As if to back that up from the outset, the title track kicks off the album with the immediately recognisable voice of the man himself, over a simple but effective John Carpenter-esque synth line, though Alice is only here to provide narration, welcoming us to whatever the Necrophaze is. It's on the other side of the mouth of madness. Oddly, Wednesday 13 sounds a lot more like a chanting Rob Halford on this song, before moving firmly into Alice territory for the next few, including the obvious single, Bring Your Own Blood.

This is a heck of a lot of fun, just like the cheesy eighties horror movie that the cover art suggests, complete with some idiotic college kids in the dramatised bookends. The synths are high and the guitars low, just like the era would have expected. On seeing me post the cover to the new DragonForce album, Jim McLennan of Trash City fame quipped, "I'd watch that movie." I'm in no doubt that he'll say the same when I post this cover and, without any doubt, that movie would be what we get in Bring Your Own Blood. Don't forget pizza and beer. Oh, and your own blood.

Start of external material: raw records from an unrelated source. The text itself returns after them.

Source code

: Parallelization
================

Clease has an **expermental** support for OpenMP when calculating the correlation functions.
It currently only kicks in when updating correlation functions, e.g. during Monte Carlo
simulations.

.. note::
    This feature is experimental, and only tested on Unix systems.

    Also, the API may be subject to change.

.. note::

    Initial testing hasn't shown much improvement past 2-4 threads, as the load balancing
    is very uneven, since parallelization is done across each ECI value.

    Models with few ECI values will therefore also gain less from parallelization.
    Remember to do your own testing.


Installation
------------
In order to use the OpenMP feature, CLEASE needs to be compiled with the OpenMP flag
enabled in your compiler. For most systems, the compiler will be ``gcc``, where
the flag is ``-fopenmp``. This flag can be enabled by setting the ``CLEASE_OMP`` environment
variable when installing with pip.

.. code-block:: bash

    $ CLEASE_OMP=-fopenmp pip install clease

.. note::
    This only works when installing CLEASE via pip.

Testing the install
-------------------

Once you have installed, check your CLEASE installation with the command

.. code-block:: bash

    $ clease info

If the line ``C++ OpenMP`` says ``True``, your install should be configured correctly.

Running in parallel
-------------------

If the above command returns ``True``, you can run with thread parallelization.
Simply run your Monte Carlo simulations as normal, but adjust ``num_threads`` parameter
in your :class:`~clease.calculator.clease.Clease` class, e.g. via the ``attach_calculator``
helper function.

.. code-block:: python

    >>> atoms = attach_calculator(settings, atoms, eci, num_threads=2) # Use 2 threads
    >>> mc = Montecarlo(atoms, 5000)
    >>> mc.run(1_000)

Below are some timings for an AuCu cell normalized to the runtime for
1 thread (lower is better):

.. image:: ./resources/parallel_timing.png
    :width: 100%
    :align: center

Alice Cooper isn't the only influence here. Decompose and The Hearse feel a lot less theatrical in composition, even with eerie synths soaring over the latter, and fit more a heavy metal band who just like watching horror. The Hearse especially feels like something King Diamond might do, merely sans a falsetto voice. It's a deeper song than many here and it's a good one.

The Hearse also features a spoken word intro from Jeff Clayton of punk bands like ANTiSEEN and Murder Junkies. In addition to him and Alice Cooper, there are a couple of other guest appearances. Cristina Scabbia of Lacuna Coil is the voice above and behind Wednesday 13 on Monster, rather than as the guest lead, and Alexi Laiho of Children of Bodom helps out on a cover of the most notorious W.A.S.P. single, Animal (Fuck Like a Beast). I presume this is a bonus song because it appears after Necrophaze Main Theme (End-Credits). Maybe it's the radio kicking in after this album finishes at the drive-in and we head home.

Talking of W.A.S.P., Wednesday 13 does shift over a little at points from an Alice Cooper sneer to a Blackie Lawless growl. I heard that most on Tie Me a Noose. There's even some Axl Rose on Life Will Kill Us All, as if he's only Alice with a filter applied. This is like Guns n' Roses, even down to a sort of Slash lite guitar solo, and it makes me wonder how many styles Wednesday 13 plays in. I need to go back to some of those earlier albums just to see how much of a natural mimic he is. "Grotesque by request," the intro states, as if the Necrophaze is a futuristic jukebox where our dime picks the style and he delivers a new song in it.

I liked this and I'm going to need to find out what my eldest son, the Alice Cooper nut, thinks about it. I have a feeling this ought to be right up his alley. It's certainly a lot more up mine than I thought it would be. It's a great album for horror fans, with its narrations, dramatisations and samples about the Zodiac killer, but it's a pretty damn good album if you're just a metal fan and don't care about the horror genre.